Kerry Rowe came to Canada for work, but he stayed because of love. More precisely, because of Love Canal.
In the late 1970s, Dr. Rowe was an Australian research engineer newly arrived at the University of Western Ontario for an academic stint. But just across the border, the Love Canal neighbourhood of Niagara Falls, N.Y., was found to be marinating in toxic chemicals from a nearby landfill site, touching off one of the worst environmental health emergencies in U.S. history.
For Dr. Rowe, who until then had specialized in dam construction, the disaster was a clarion call.
“It never occurred to me that waste would be where I would go until I discovered there were hundreds of people being moved from their homes an hour and a half’s drive from where I lived,” he said. “It wasn’t dams, but it was containment. And I figured there had to be a better way to do it.”
In the decades since then, Dr. Rowe, now a professor at Queen’s University in Kingston, has become a world expert in containing polluted runoff from landfills and mine waste.
On Wednesday, his many contributions in that field earned him the Gerhard Herzberg Canada Gold Medal, the country’s highest award for non-medical scientific research.
The prize, which comes with a top up in research funding of up to $1-million, is bestowed annually by the Natural Sciences and Engineering Research Council (NSERC) for work conducted in Canada that has demonstrated persistent excellence and influence.
Dr. Rowe, who received his award Wednesday during a ceremony in Ottawa, said the infusion of resources over the next five years would allow him to accelerate his efforts to develop better ways to stop contaminants from going where they shouldn’t. One area of current focus is a class of synthetic chemicals known as PFAS which are used in many commercial products such as non-stick cookware and can leach into the environment through landfill waste.

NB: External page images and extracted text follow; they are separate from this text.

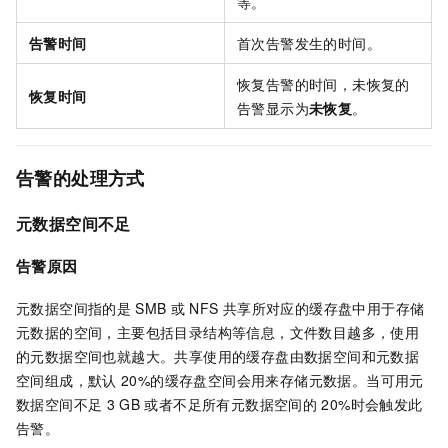
等。
告警时间
首次告警发生的时间。
恢复告警的时间，未恢复的
恢复时间
告警显示为
未恢复
。
告警的处理方式
元数据空间不足
告警原因
元数据空间指的是
SMB
或
NFS
共享所对应的缓存盘中用于存储
元数据的空间，主要包括目录结构等信息，文件数目越多，使用
的元数据空间也就越大。共享使用的缓存盘由数据空间和元数据
空间组成，默认
20%的缓存盘空间会用来存储元数据。当可用元
数据空间不足
3 GB
或者不足所有元数据空间的
20%时会触发此
告警。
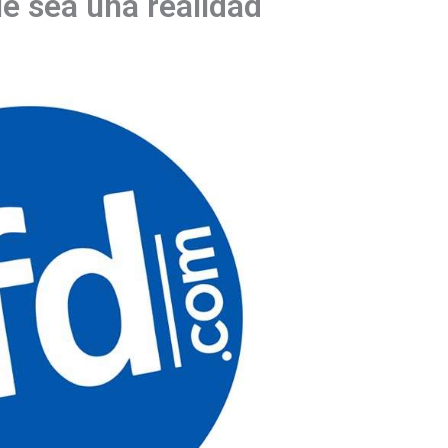
e sea una realidad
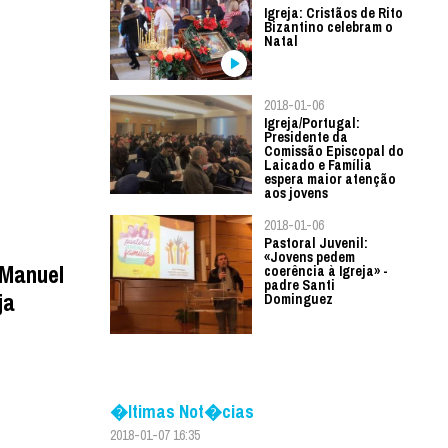
Igreja: Cristãos de Rito
Bizantino celebram o
Natal
2018-01-06
Igreja/Portugal:
Presidente da
Comissão Episcopal do
Laicado e Família
espera maior atenção
aos jovens
2018-01-06
Pastoral Juvenil:
«Jovens pedem
 Manuel
coerência à Igreja» -
padre Santi
ja
Dominguez
�ltimas Not�cias
2018-01-07 16:35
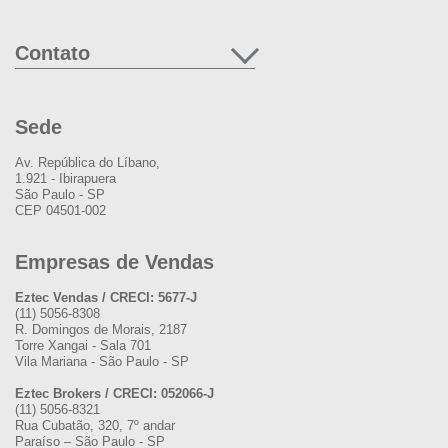
Contato
Sede
Av. República do Líbano,
1.921 - Ibirapuera
São Paulo - SP
CEP 04501-002
Empresas de Vendas
Eztec Vendas / CRECI: 5677-J
(11) 5056-8308
R. Domingos de Morais, 2187
Torre Xangai - Sala 701
Vila Mariana - São Paulo - SP
Eztec Brokers / CRECI: 052066-J
(11) 5056-8321
Rua Cubatão, 320, 7º andar
Paraíso – São Paulo - SP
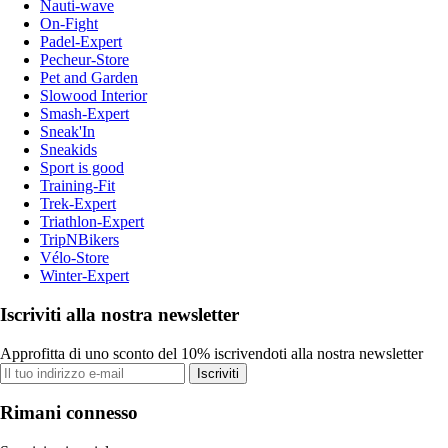
Nauti-wave
On-Fight
Padel-Expert
Pecheur-Store
Pet and Garden
Slowood Interior
Smash-Expert
Sneak'In
Sneakids
Sport is good
Training-Fit
Trek-Expert
Triathlon-Expert
TripNBikers
Vélo-Store
Winter-Expert
Iscriviti alla nostra newsletter
Approfitta di uno sconto del 10% iscrivendoti alla nostra newsletter
Iscriviti
Rimani connesso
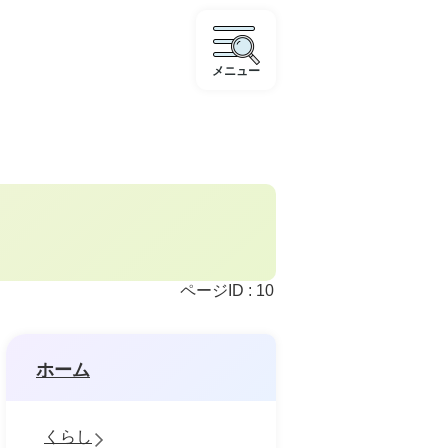
メニュー
ページID :
10
ホーム
くらし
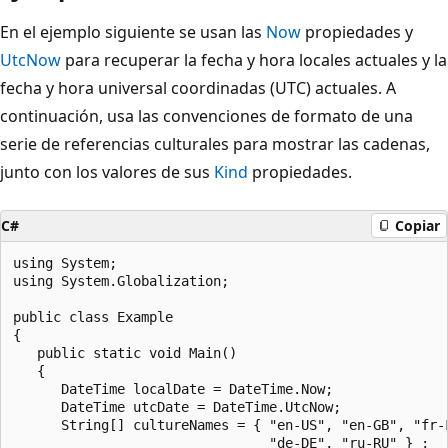
En el ejemplo siguiente se usan las
Now
propiedades y
UtcNow
para recuperar la fecha y hora locales actuales y la
fecha y hora universal coordinadas (UTC) actuales. A
continuación, usa las convenciones de formato de una
serie de referencias culturales para mostrar las cadenas,
junto con los valores de sus
Kind
propiedades.
C#
Copiar
using System;

using System.Globalization;

public class Example

{

   public static void Main()

   {

      DateTime localDate = DateTime.Now;

      DateTime utcDate = DateTime.UtcNow;

      String[] cultureNames = { "en-US", "en-GB", "fr-F
                                "de-DE", "ru-RU" } ;
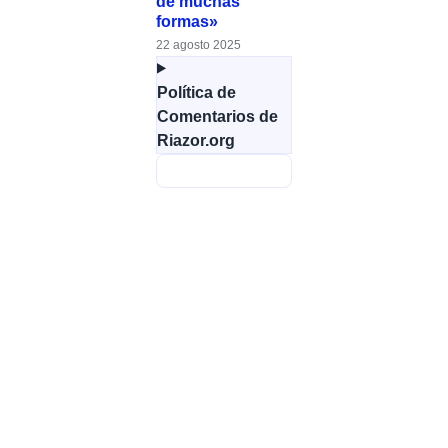
de muchas
formas»
22 agosto 2025
Política de
Comentarios de
Riazor.org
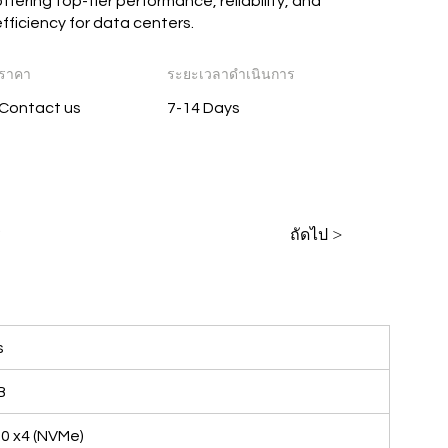
ffering top-tier performance, reliability, and
efficiency for data centers.
ราคา
ระยะเวลาดำเนินการ
Contact us
7-14 Days
ร
ถัดไป >
s
B
.0 x4 (NVMe)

Some have been linked to adverse health effects.
The research includes developing computer models that can predict how the contaminants migrate through the ground under different conditions and then testing those predictions in real world settings.
“I’ve really tried to link the full spectrum, from theory to the laboratory, to field performance and monitoring,” said Dr. Rowe.
While he did not work directly on Love Canal, it was that incident that led him to collaborate with Robert Quigley, a geotechnical engineer at Western who was trying to understand the spread of contaminants around a landfill site in the Sarnia area seemed to move and spread more rapidly than theoretical calculations predicted.
The research, which unfolded like detective work, produced a trove of valuable data that would later inform the development of new landfills around the growing city of Toronto in the 1980s and beyond. During that work, Dr. Rowe was instrumental in discovering how bacteria could colonize and ultimately block a runoff system designed to collect contaminated fluid leaching out of a municipal landfill.
Along the way, the work helped to lay the foundations for the field it now called geo-environmental engineering.
Other aspects of Dr. Rowe’s research concerns synthetic membranes that can be used as a barrier underneath landfills, or overtop to capture methane gas that would otherwise escape into the atmosphere and contribute to emissions that exacerbate climate change.
Dr. Rowe has won international acclaim for his research and directly affected the design of waste sites around the world.
In more recent years, he said, his work has increasingly started to encompass mining sites. The need is pressing, he said, as the shift to electric vehicles is expected to increase the impact of mining for critical minerals.
“If we’re going to go the electric car route, I want to minimize the environmental impacts of it,” Dr. Rowe said. “The good news is that mining companies are starting to pay attention to that. So what I want to do is help them.”